What is for certain is that some of the prisoners never made it out of the prison alive. Even though no executions took place at the prison because capital punishment was administered by the county government, 111 prisoners died while serving out their sentences, one third of them from tuberculosis, which was common throughout the territory.

Several others were shot trying to escape, a few were killed by cell mates, one was smashed by falling rocks, a couple were bitten by rattlesnakes while on work detail, and a few drowned in the Gila River.

According to an article published in The Sentinel on March 18, 1888, an Apache Indian named Go-to-pi-ni, who was serving a 25-year sentence, “died in the A.M. the result of coming in contact with a rattlesnake yesterday. He was working in the prison farm, making a garden, when an immense rattler drained its fangs into his forearm ... everything was done to save him, but to no avail.”

Of those who died, 104 were buried in a cemetery on Prison Hill, where they remain. The seven other convicts were shipped home to their relatives and buried elsewhere.

To the inmates, the prison really was a hellhole. But to the residents of Yuma, it was thought of as a “Country Club on the Colorado” because of the advanced technology available to the inmates, including electrical lighting and a mechanized ventilation system, said Flynn.

“There were advances that the people in town didn't have,” he said.

According to an article published in The Sentinel on April 2, 1887, the Territorial Prison was “one of the model penal institutions of the United States and all visitors are charmed with the splendid discipline and neatness discernible on every hand.”

According to Flynn, many of the superintendents who oversaw the prison worked to reform the prisoners, a novel concept during the late 19th-Century.

“For its time it was an incredibly progressive administration,” he said. “They believed in reform.”

Prisoners had regular medical attention, plus access to a good hospital. Schooling was also available to the convicts, and many learned to read and write in prison.

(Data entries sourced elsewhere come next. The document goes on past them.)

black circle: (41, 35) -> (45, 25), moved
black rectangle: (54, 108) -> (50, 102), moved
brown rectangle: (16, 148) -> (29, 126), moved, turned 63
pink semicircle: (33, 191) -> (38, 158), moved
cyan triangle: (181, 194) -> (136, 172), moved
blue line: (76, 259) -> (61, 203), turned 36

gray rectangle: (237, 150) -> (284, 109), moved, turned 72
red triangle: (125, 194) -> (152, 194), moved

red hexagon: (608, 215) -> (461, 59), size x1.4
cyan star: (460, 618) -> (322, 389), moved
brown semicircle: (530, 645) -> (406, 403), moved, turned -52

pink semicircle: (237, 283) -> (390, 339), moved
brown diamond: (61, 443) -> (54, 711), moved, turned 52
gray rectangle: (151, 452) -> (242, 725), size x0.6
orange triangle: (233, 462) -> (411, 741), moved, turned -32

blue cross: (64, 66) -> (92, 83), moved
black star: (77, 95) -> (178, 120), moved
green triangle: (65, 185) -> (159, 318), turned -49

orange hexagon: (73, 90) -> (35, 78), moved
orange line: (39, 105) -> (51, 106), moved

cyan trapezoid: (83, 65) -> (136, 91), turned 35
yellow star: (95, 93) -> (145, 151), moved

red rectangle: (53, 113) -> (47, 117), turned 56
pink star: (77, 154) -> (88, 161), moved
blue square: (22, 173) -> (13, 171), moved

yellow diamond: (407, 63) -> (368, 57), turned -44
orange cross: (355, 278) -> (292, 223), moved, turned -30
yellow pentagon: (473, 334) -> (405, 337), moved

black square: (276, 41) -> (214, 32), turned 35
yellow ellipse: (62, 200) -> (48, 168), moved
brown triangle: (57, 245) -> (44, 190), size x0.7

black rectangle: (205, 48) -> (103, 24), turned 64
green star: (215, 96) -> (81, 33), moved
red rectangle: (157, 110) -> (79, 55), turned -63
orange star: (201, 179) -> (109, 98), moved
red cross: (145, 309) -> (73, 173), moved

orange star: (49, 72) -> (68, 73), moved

In addition, the prison housed one of the first and perhaps the largest “public” library in the Arizona Territory at the time, Flynn said.

But by 1907, the prison was severely overcrowded, and there was no room on Prison Hill for expansion. The convicts constructed a new facility in Florence, Ariz., and the Yuma Prison was vacated by 1909.

Over a century later, the prison continues on as a living legend and symbol of the Wild West. Both a hellhole and a model institution, it is a character in a true story about a time when desperados, murderers and thieves were brought to justice.